> **Extract to read**
The priestly undergarments (מִכְנְסֵי־בָד) were "linen breeches" (KJV) worn by the priests and the High Priest in ancient Israel. They reached from the waist to the knees and so were not visible, being entirely hidden by the priestly tunic.

==Hebrew Bible==
The biblical commandment instituting their use is found in the Book of Exodus 28:42:

You shall also make for them linen breeches to cover their nakedness; they shall extend from the hips to the thighs.

Unlike the other priestly vestments which were "for glory and for beauty" (Exodus 28:2), the purpose of the michnasayim (mikhnesei bahd) was for modesty, "to hide their nakedness". In the Book of Leviticus when Moses consecrates Aaron and his sons as High Priest and priests, respectively, the linen undergarments are not mentioned (Leviticus 8:7, Leviticus 8:13), though their use is obviously presumed.

There were four holy garments worn by both the priests and the High Priest alike:
- Linen breeches to cover their nakedness when they enter the Tent of Meeting or approach the altar to officiate in the sanctuary.
- Priestly tunic, a fringed tunic made of fine linen, covering the entire body from the neck to the feet, with sleeves reaching to the wrists. That of the High Priest was embroidered (Exodus 28:39).

> **Data section**

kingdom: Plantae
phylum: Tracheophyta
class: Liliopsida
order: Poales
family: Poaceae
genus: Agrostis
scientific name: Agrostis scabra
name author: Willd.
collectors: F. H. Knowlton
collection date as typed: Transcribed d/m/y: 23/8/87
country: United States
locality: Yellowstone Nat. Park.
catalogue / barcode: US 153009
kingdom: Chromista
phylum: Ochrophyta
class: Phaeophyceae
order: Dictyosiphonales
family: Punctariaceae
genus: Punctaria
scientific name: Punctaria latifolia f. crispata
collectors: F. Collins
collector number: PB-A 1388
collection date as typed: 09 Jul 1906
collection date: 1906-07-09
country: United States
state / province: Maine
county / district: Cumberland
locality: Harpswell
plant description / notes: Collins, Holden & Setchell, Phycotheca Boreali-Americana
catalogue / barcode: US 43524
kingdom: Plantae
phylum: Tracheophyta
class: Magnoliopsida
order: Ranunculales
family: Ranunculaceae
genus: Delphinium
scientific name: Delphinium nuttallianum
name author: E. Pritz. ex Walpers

> **Set tasks**
#1 Rewrite the paragraph of the passage on priestly undergarments that begins "Unlike the other priestly vestments" as a short bulleted list that keeps its main facts.
#2 Extend the passage on priestly undergarments, picking up right after its final sentence.

> **Expected results**
#1
- Unlike the other priestly vestments, which were "for glory and for beauty" (Exodus 28:2), the linen breeches served modesty, "to hide their nakedness."
- Leviticus 8:7 and 8:13, which describe Moses consecrating Aaron and his sons, do not mention the undergarments.
- Their use is nonetheless presumed there.

#2
- Priestly sash of the High Priest was of linen with "embroidered work" (Exodus 28:39); sashes were made for other priests also.
- Priestly turban, according to Rabbinic literature that of the High Priest was much larger than that of the priests and wound so that it formed a broad, flat-topped turban; that for priests was wound so that it formed a cone-shaped turban, called a migbahat.

==Talmud==
The Talmud records the worn out undergarments and priestly sashes were used for torch wicks in the Temple. The linen undergarments symbolized the abolition of the distinction between the heavenly and the mortal part of man, as contrasted with the divine nature, which is absolutely holy and living. According to the Talmud, the undergarments atone for the sin of sexual transgressions on the part of the Children of Israel (B.Zevachim 88b).

==See also==
- Ephod
- Priestly breastplate
- Priestly golden head plate
- Priestly robe (Judaism)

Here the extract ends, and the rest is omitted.